Este domingo, cerca del mediodía concibe mi cuerpo y mi entendimiento (¿podemos disociarlos?) de que la Navidad ha terminado hace días. Hoy me percato que mis intentos por aferrarme a sus símbolos y significados, a sus luces en el árbol de pascua, a sus panes de pascua, a sus estrellas, a sus esperas, sus rostros apenas sombreados por el reflejo de los adornos, y a aquellos recuerdos aflorados con abundancia, son inútiles cuando no fútiles. Que esas llamadas que no recibimos y que no hicimos y el silencio posterior de estas omisiones, también quedaron en el pasado, y, empero, quedaron rebotando en nuestras conciencias al día de hoy, como una pelota que porfiada insiste en hacer su trabajo.
Trataba de asirla, de recuperarla como cuando se me enreda una mosca en cierto árbol, y, tratando de llegar a ella en el bote, la toco sin poderla liberar de su última estancia, pues la nave avanza inexorable arrastrada por la corriente del río y debo dejarla atrás, teniendo -asimismo- que cortar la línea que me unía a ella.
La Navidad, como otras cosas, es un evento que también vivimos en nuestra mente, como seña de que un período se queda atrás, un hito arbitrario, dado que el tiempo tiene a bien transcurrir, aunque lo marquemos o deslindemos de las maneras que solo los humanos poseemos.
Y a la Navidad le siguen las celebraciones de año nuevo, el que para los occidentales comienza pasado el primer segundo en que dejamos la media noche del 31de diciembre. Así de arbitrario es.
Y, sin embargo, siendo tan obvio, insistimos en tratar de encapsular el tiempo, y de alguna manera lo logramos, en una Navidad tipo y en una celebración de fin de año tipo, uno podría concentrar todas las navidades y todos los eventos de año nuevo vividos. Conseguimos -en nuestra mente, claro está- que todas las navidades signifiquen lo mismo, y por ello nos remiten a los recuerdos más sentidos, viviéndolos como si fuesen hoy vividos.
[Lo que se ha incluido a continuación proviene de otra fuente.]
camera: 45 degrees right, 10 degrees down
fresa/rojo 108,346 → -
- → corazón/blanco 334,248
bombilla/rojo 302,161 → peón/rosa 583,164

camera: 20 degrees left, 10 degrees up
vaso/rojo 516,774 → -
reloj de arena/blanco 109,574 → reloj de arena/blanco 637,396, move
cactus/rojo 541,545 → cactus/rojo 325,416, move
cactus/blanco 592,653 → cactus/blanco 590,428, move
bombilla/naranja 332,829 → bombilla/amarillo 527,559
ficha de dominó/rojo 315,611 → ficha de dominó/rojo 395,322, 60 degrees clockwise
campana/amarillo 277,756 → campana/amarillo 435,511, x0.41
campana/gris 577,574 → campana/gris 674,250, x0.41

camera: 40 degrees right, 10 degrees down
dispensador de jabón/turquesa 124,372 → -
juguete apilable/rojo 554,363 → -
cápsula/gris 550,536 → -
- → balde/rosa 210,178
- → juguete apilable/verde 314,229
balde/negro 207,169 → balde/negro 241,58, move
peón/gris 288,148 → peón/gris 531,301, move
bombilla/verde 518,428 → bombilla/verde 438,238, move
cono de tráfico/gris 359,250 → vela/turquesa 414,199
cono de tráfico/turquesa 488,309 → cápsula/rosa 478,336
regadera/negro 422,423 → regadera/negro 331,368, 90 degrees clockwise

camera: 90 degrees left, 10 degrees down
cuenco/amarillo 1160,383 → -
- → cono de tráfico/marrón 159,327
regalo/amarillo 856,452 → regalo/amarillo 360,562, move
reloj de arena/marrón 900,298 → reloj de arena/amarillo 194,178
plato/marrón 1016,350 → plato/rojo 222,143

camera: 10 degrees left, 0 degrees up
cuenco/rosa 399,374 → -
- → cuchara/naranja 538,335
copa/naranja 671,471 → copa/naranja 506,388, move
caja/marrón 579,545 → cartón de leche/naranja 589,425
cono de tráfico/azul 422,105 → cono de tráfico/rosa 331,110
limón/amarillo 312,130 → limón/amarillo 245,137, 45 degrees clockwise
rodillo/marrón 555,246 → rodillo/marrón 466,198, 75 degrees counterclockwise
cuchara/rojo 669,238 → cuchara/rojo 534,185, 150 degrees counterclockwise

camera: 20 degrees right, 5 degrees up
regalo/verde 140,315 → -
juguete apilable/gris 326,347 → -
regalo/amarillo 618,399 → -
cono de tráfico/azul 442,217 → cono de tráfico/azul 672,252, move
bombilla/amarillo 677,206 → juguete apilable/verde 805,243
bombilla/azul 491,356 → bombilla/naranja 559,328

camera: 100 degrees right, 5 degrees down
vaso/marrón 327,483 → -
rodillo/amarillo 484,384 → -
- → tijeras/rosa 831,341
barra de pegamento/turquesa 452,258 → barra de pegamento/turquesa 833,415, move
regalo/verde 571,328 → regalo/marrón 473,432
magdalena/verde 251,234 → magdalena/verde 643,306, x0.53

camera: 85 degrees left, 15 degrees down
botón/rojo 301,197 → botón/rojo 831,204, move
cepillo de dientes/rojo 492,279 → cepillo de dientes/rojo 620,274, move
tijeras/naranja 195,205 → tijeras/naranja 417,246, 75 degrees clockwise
Pero el tiempo sigue trascurriendo, llevándose consigo todo desde el mismo momento en que lo pensamos: las cosas dejan de ser nuevas, las flores pierden su lozanía y luego solo se marchitan, las personas envejecemos, nuestras mascotas también, nuestros ojos con el tiempo ven de otra manera (no me refiero a la presbicia) acaso con más tolerancia, con mayor entendimiento. El tiempo se lleva a las personas, y empezamos seriamente a pensar en la muerte: realidad que la juventud y su tontera nos impide ver. El tiempo se lleva nuestras noches, las que son más cortas mientras nuestros ojos miran hacia el techo pensando en esto y lo otro.
Y también, el tiempo nos trae nuevas cosas. Y con esto que digo se alza la gran paradoja, el tiempo y su paso inexorable hace viejas las cosas, pero también trae cosas nuevas, renovándolas como justa contrapartida: ¿quién no se siente de 15 años al enamorarse ya maduro? valga el ejemplo.
Leyendo esta columna desde su inicio -y que no pienso corregir- me "agarra" el pudor. Ese pudor de quien escribe obviedades.
Y sin poder concluir satisfactoriamente estos pensamientos, solo diré que hoy me encuentro en un delicioso Puerto Ibáñez, y que en este momento hay una sola nube en el cielo que permaneció ahí por horas, mientras escribía. Sin embargo, el viento inexorable de esta semi estepa se la lleva lentamente, casi con bondad a otras tierras, como un anciano que es tomado del brazo para sacarlo de paseo, uno, que esta vez terminará del otro lado de estos pagos cruzando la inmensidad.